## EXERCISE BRIEF
From the entries below, report how many lines contain the string "used". Only the number is wanted.

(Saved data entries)
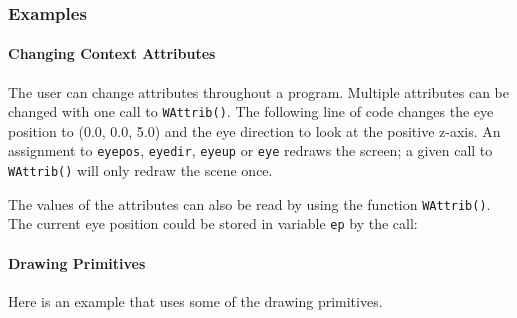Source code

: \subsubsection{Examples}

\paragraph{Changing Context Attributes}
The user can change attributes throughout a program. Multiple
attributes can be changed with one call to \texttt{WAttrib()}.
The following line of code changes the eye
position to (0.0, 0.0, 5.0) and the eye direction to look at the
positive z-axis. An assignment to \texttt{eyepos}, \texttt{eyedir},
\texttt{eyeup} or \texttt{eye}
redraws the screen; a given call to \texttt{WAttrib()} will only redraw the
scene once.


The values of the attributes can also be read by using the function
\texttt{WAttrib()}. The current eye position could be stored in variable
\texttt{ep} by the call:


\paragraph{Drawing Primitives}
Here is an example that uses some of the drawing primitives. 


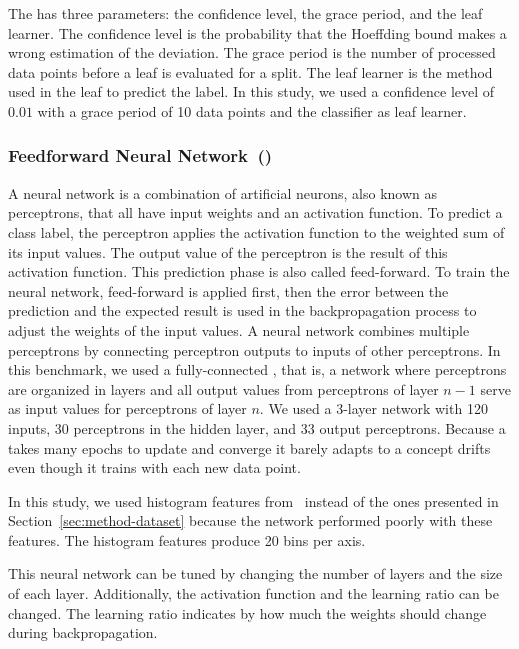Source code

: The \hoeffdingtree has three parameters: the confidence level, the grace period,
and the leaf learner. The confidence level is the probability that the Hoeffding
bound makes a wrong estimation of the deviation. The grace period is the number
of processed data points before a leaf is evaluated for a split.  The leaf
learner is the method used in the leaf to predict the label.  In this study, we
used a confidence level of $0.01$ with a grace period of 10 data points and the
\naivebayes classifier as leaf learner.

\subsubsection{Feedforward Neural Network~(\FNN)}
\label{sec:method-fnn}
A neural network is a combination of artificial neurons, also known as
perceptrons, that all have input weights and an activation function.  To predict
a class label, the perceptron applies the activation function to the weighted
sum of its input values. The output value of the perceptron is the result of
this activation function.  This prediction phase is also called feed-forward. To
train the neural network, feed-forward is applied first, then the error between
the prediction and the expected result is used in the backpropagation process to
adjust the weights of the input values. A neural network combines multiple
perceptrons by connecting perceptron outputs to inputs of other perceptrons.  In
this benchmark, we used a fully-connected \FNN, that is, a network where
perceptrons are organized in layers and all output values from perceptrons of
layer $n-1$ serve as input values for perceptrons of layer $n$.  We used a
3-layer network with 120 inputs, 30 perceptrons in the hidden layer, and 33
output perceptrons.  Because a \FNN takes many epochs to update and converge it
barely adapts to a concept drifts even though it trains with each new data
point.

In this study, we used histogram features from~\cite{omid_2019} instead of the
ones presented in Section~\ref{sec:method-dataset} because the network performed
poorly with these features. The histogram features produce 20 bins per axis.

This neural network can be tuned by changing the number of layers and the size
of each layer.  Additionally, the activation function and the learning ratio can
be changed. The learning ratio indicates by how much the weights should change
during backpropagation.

## RESULT
6